There are only two hard problems in CS:
- Naming things
- Cache invalidation
- Off by one errors
We’ve gone great lengths to mitigate the effect of the last of these. Rarely do we use index-based, perhaps nested, loops to traverse the elements of an array. More often we’ll use a
foreach construct or a comprehension or a map or whatever. It’s an improvement, it’s less error-prone and it reflects the semantics of what we’re trying to accomplish.
Cache invalidation in our increasingly massively concurrent distributed age remains a problem – and a significant one. We tend to either err on the side of synchronization (old-style) or we just accept the notion of eventual consistency, accepting the idea that it can be worthwhile to trade the pure assurance of linearized operations for a little bit of timeline uncertainty and gain much speed (and, at least sometimes, simplicity) in return.
And then, perhaps the most fundamental scourge of them all: Naming things!
Yes, naming things is hard. And yes, there exist approaches like point-free style and the use of long sequences of anonymous callbacks to avoid doing it. There are a lot of instances where that approach makes sense: intermediate values, classic continuation-passing-style sequences and so on. And we’ve all (well most of us) have lived through various naming conventions that encode all sorts of information about an entity in its name; Hungarian without any particular Magyar influence. And don’t get me started about pattern-based naming conventions; ‘FixtureEntityFactoryManagerFactoryFactory’ may provide a lot of information but it’s unreadable – especially if it shows up more than once within a single field of vision.
But it’s still important to name things. Both values and functions. (No, not every single one. Of course not. But often more than we typically do.)

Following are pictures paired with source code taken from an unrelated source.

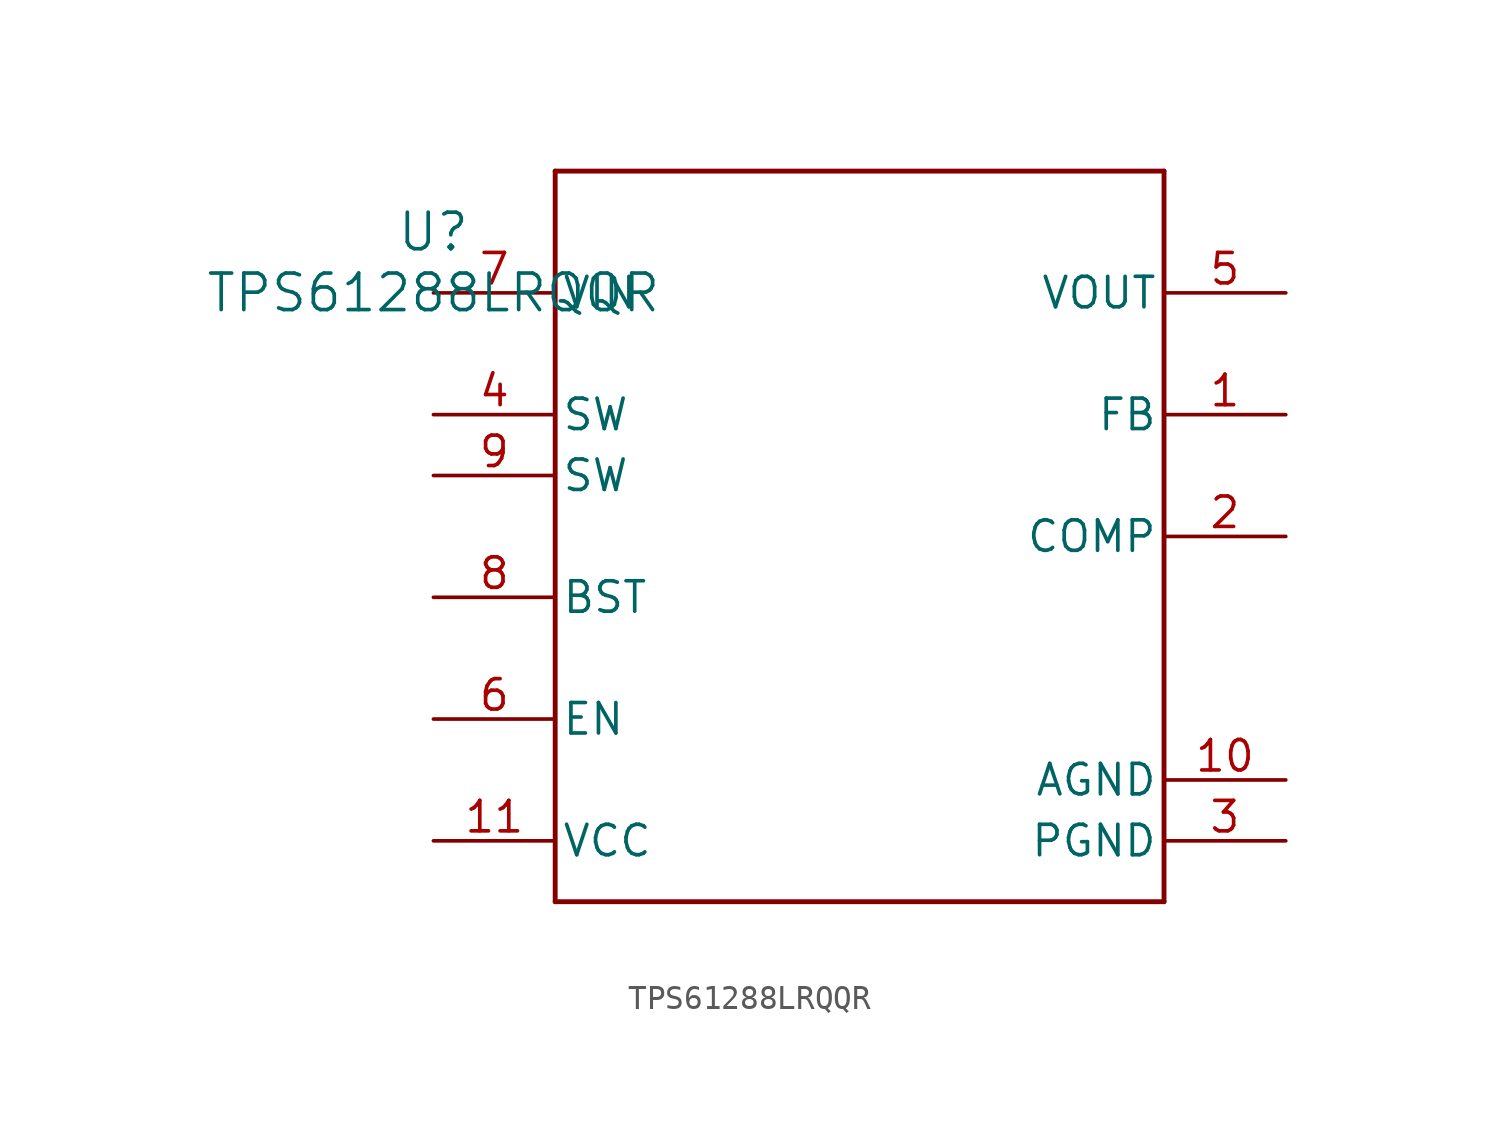
<source format=kicad_sym>
(kicad_symbol_lib
  (version 20211014)
  (generator kicad_symbol_editor)
  (symbol "TPS61288LRQQR"
    (pin_names
      (offset 0.254))
    (property "Reference" "U"
      (at 0 2.54 0)
      (effects (font (size 1.524 1.524))))
    (property "Value" "TPS61288LRQQR"
      (at 0 0 0)
      (effects (font (size 1.524 1.524))))
    (symbol "TPS61288LRQQR_0_1"
      (polyline (pts (xy 5.08 -25.4) (xy 30.48 -25.4)) (stroke (width 0.203) (type default) (color 0 0 0 0)) (fill (type none)))
      (polyline (pts (xy 30.48 -25.4) (xy 30.48 5.08)) (stroke (width 0.203) (type default) (color 0 0 0 0)) (fill (type none)))
      (polyline (pts (xy 30.48 5.08) (xy 5.08 5.08)) (stroke (width 0.203) (type default) (color 0 0 0 0)) (fill (type none)))
      (polyline (pts (xy 5.08 5.08) (xy 5.08 -25.4)) (stroke (width 0.203) (type default) (color 0 0 0 0)) (fill (type none)))
      (pin unspecified line (at 35.56 -5.08 180) (length 5.08) (name "FB" (effects (font (size 1.27 1.27)))) (number "1" (effects (font (size 1.27 1.27)))))
      (pin unspecified line (at 35.56 -10.16 180) (length 5.08) (name "COMP" (effects (font (size 1.27 1.27)))) (number "2" (effects (font (size 1.27 1.27)))))
      (pin power_in line (at 35.56 -22.86 180) (length 5.08) (name "PGND" (effects (font (size 1.27 1.27)))) (number "3" (effects (font (size 1.27 1.27)))))
      (pin unspecified line (at 0 -5.08 0) (length 5.08) (name "SW" (effects (font (size 1.27 1.27)))) (number "4" (effects (font (size 1.27 1.27)))))
      (pin power_in line (at 35.56 0 180) (length 5.08) (name "VOUT" (effects (font (size 1.27 1.27)))) (number "5" (effects (font (size 1.27 1.27)))))
      (pin input line (at 0 -17.78 0) (length 5.08) (name "EN" (effects (font (size 1.27 1.27)))) (number "6" (effects (font (size 1.27 1.27)))))
      (pin power_in line (at 0 0 0) (length 5.08) (name "VIN" (effects (font (size 1.27 1.27)))) (number "7" (effects (font (size 1.27 1.27)))))
      (pin unspecified line (at 0 -12.7 0) (length 5.08) (name "BST" (effects (font (size 1.27 1.27)))) (number "8" (effects (font (size 1.27 1.27)))))
      (pin unspecified line (at 0 -7.62 0) (length 5.08) (name "SW" (effects (font (size 1.27 1.27)))) (number "9" (effects (font (size 1.27 1.27)))))
      (pin power_in line (at 35.56 -20.32 180) (length 5.08) (name "AGND" (effects (font (size 1.27 1.27)))) (number "10" (effects (font (size 1.27 1.27)))))
      (pin unspecified line (at 0 -22.86 0) (length 5.08) (name "VCC" (effects (font (size 1.27 1.27)))) (number "11" (effects (font (size 1.27 1.27))))))))
</source>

But how should we name things? Ah. It’s time to be controversial. While using a consistent naming format (‘getThingFromSomewhere’, ‘setThingToSomewhere’) is good from one perspective (leveraging an IDE, for example) it can be hard to read from the standpoint of having everything look alike. It helps when the semantics stand out. Objects have behavior associated with them; they are not just bags into which we put data bits (well sometimes they are, but bear with me). Naming behaviorally can greatly aid in understanding the intentions of a piece of code; one is typically much less likely to get lost in a landscape with distinguishable features! Consistency is more likely to be a hindrance than a help!! Exclamation points can be annoying!!!
(This is not to say that consistency with regard to how a piece of data functions is a bad thing; calling the primary key of a table called whatever “whatever_id” is valuable to be sure. But calling the data items in the table ‘whatever_this’, ‘whatever_that’ and ‘whatever_the_other_thing’ is probably visual pollution.)
So how should we name things? Name things for what they are. Name pure functions/methods for what they return. Name impure functions/methods for the side effect they have on the environment. Named things are worthwhile because they encapsulate semantics. Named things can exist in the (more limited) solution domain as opposed to the programming domain (which, by being more general, is more complex). It’s the power of abstraction – which, really makes it all work. There’s a reason we don’t write so much assembler these days.
So names are important. Make them descriptive. Make them convey actual information about the domain they’re serving. Make them distinguishable.
And use them.